La qualité des prestations. Selon l’article 1166 du Code civil, la qualité de la prestation doit être conforme aux « attentes légitimes des parties en considération de sa nature, des usages et du montant de la contrepartie ». Une attention toute particulière devra être portée par les rédacteurs d’actes aux attentes des parties en termes de qualité. Il appartiendra au créancier de préciser ce qu’il espère en matière de qualité de la prestation. Les SLA peuvent apporter un début de réponse. La distinction entre obligation de moyen et de résultat n’est pas reprise.

La renégociation du contrat

La théorie de l’imprévision a été introduite dans le Code civil. De nombreux projets informatiques se sont trouvés confrontés à des circonstances nouvelles sans possibilité de réviser le contrat. Dorénavant, face à un contrat à exécution successive, une partie peut demander une renégociation du contrat en cas de changement de circonstances imprévisibles, rendant notamment l’exécution excessivement onéreuse, dès lors que les conditions économiques auront changé.
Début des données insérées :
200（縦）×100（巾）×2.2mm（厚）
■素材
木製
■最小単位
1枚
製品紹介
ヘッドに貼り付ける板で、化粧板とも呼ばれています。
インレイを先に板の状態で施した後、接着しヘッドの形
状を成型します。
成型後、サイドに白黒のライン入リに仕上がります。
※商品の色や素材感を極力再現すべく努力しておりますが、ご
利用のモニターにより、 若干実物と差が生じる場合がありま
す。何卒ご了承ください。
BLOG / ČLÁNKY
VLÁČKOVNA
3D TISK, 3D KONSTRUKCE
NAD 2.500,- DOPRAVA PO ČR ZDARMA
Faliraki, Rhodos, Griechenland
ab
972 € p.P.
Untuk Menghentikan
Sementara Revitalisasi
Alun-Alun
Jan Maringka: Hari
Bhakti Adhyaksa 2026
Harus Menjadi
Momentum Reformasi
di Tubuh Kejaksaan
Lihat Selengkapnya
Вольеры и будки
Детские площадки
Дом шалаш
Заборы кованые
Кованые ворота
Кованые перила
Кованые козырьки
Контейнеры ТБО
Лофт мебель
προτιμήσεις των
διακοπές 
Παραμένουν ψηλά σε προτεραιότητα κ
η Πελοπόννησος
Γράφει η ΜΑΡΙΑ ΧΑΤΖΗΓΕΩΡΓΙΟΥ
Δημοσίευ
Les clauses limitatives de responsabilité pourront être rédigées avec davantage de parcimonie, dans la mesure où « toute clause qui prive de sa substance l’obligation essentielle du débiteur est réputée non écrite » (art. 1170).

La nullité du contrat

La nullité peut dorénavant être prononcée par les parties (art. 1178) et non plus seulement par le juge. Une action interrogatoire inédite a été mise en place (art. 1183). Il s’agit de la faculté pour une partie de demander à l’autre de confirmer le contrat ou de lui demander d’agir en nullité dans un délai de six mois à peine de forclusion. Cet article pourrait trouver différentes applications en matière de propriété intellectuelle, domaine dans lequel les contraintes rédactionnelles sont importantes.

Les contrats interdépendants. Le monde de l’informatique connaît de nombreuses relations triangulaires, voire avec de multiples contrats liés les uns aux autres, entre le matériel, les logiciels, les outils SaaS, les plates-formes IaaS, etc. Ces situations ont donné lieu à une jurisprudence abondante. La réforme consacre le principe de l’ensemble contractuel. Si un contrat qui constituait une condition déterminante disparaît, les autres contrats interdépendants deviennent caducs (art. 1186). Cette disposition clarifiera certaines situations en matière de crédit-bail informatique, outil juridique fortement utilisé.